First observation: I don’t like the distribution of scores. I actually made a histogram of the distribution which you can see here:

Histogram of Wikipedia rankings

Click to embiggen

Looks okay, right? Except … the vast majority of the useful entries are clustered in the 97-100 range. That’s way too tight a range. Also, no one will care at all about pretty much anything scored 50 or below. That’s way too loose a range for the junk. So next time I need to tailor the histogram to make the bars on the right smaller and the bars on the left bigger. Of course, this will test my sorting algorithm — if it ranks things wrong there will be a bigger gap.

Second: Some things that we don’t want get too high a ranking. I mentioned in the last post that Wikipedia seems to have a bias toward geographical sites. But it also has a bias toward things Americans tend not to care about … notably, soccer. Romario, Ruud van Nistelrooy and Guus Hiddink all rate 100 on the site, and there’s no way they will ever appear in an American crossword.

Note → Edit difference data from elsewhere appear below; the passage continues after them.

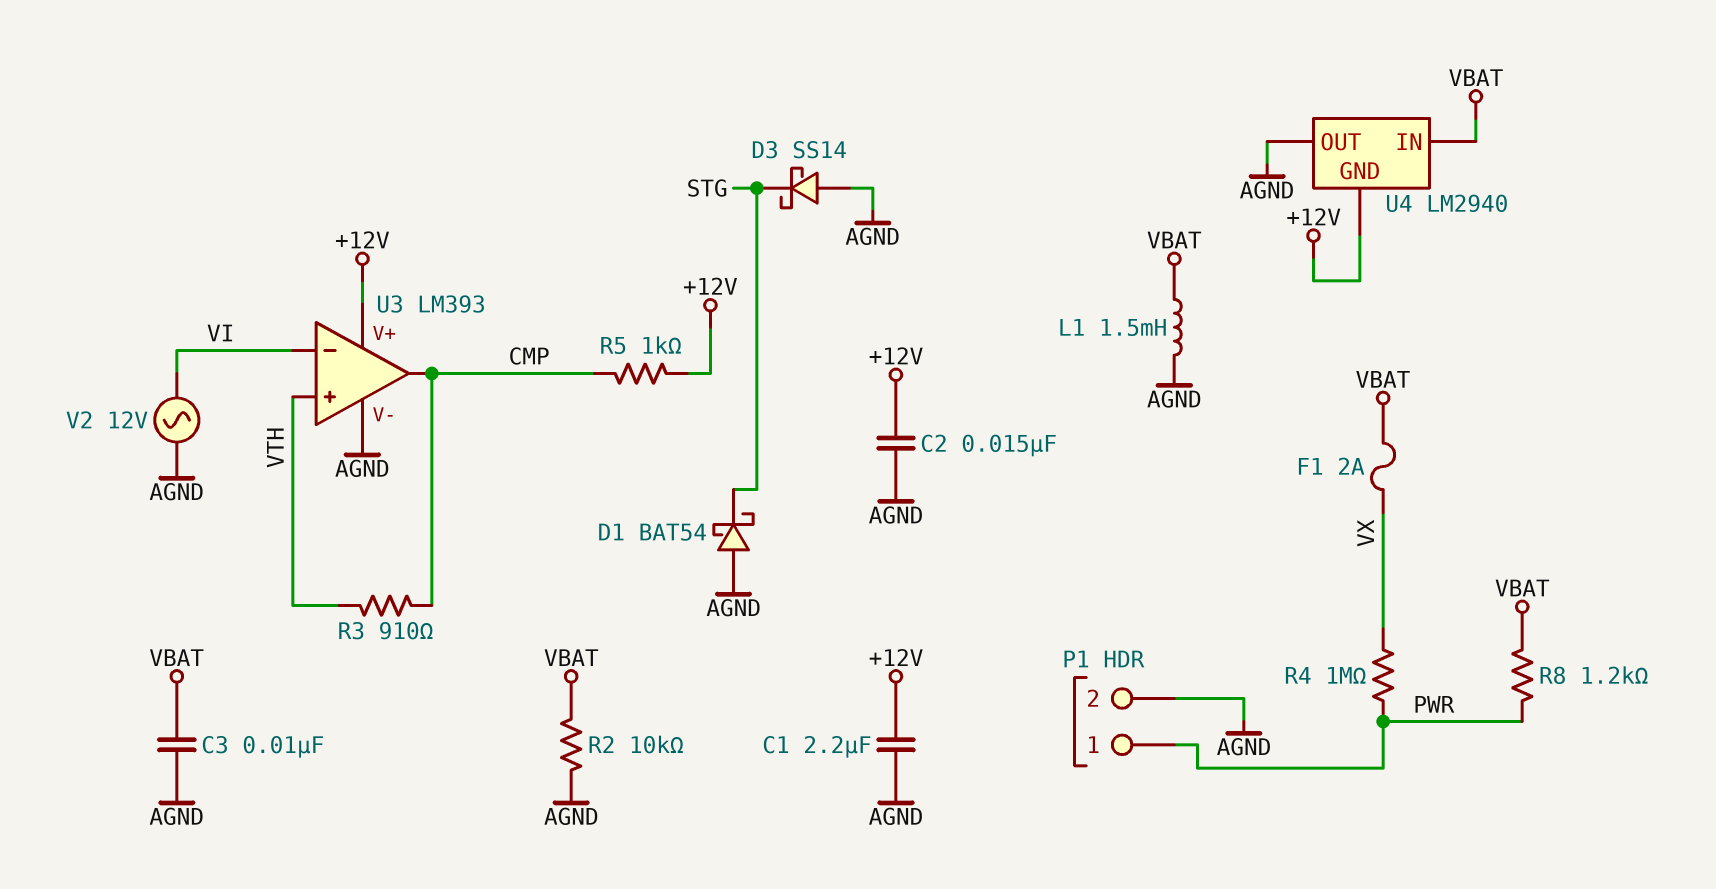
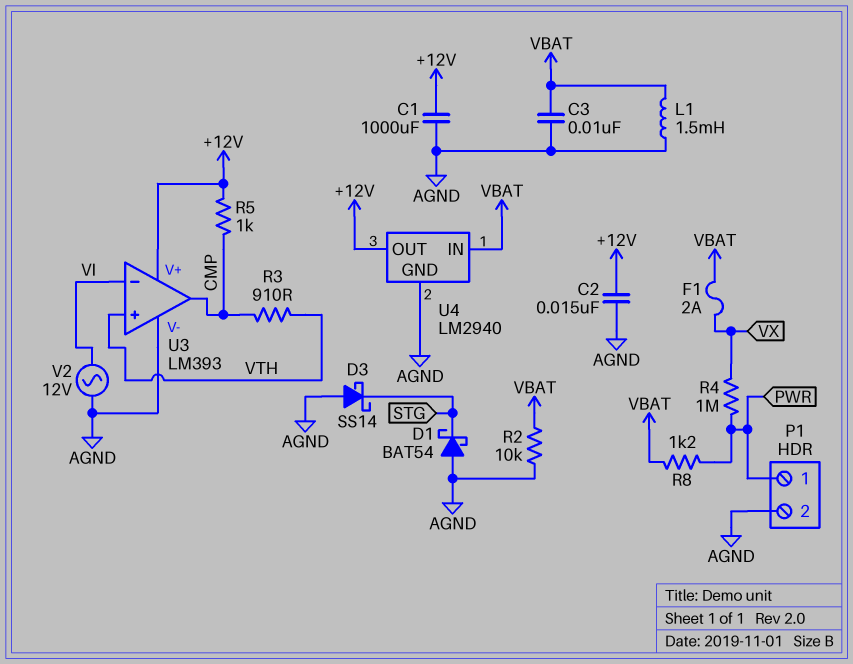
C1: 2.2uF (+12V, AGND) -> 1000uF (+12V, AGND)
U4 pin GND: +12V -> AGND
U4 pin OUT: AGND -> +12V

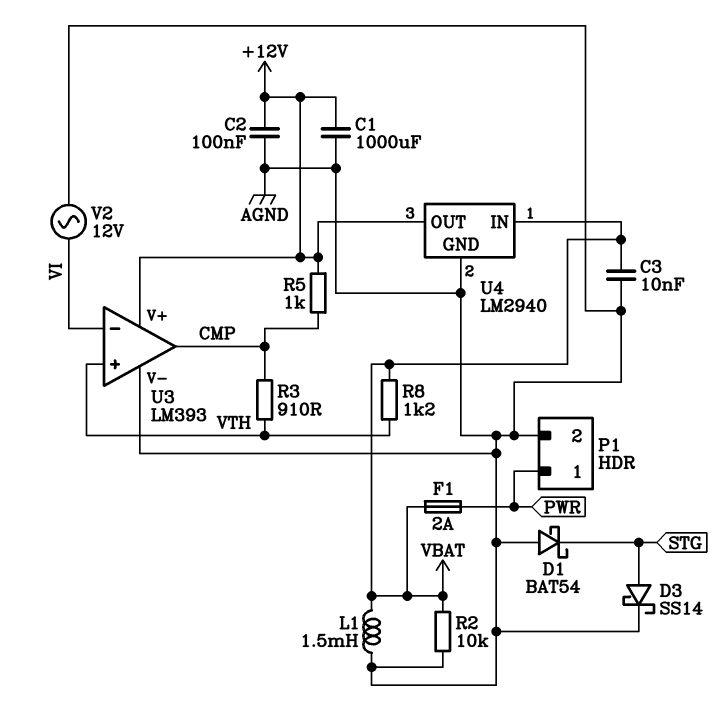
C2: 15nF (+12V, AGND) -> 100nF (+12V, AGND)
D3: schottky SS14 (A AGND, K STG) -> schottky SS14 (A STG, K AGND)
F1: 2A (VBAT, VX) -> 2A (PWR, VBAT)
R4: 1M (PWR, VX) -> none
R8: 1.2k (PWR, VBAT) -> 1.2k (VBAT, VTH)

Is there a fix to this? Not really … unless we cheat a little bit. One bit of information I didn’t use when making the current rankings is the list of categories assigned to each article. So I can simply add some logic in the code that says something like “If the article has a category that starts “Cities”, multiply the page length by 0.8, and if it has a category that ends “footballers”, multiply the page length by 0.5.” The intent is to bring these articles to a length that an American would assign to them if he were making the page. Will it hurt some legitimate articles? Of course. But it will help weed out some of the chaff as well.

Thoughts? Have you been playing with it any?

P.S. My son is doing very well. His cancer is in remission but he is at a high risk of infection, so we are being very careful. And right now he is in my arms and GO TO SLEEP WHY AREN’T YOU GOING TO SLEEP?!?

P.P.S. Have fun at the ACPT everyone!

P.P.P.S. “Weed out the chaff” is a terrible mixed metaphor.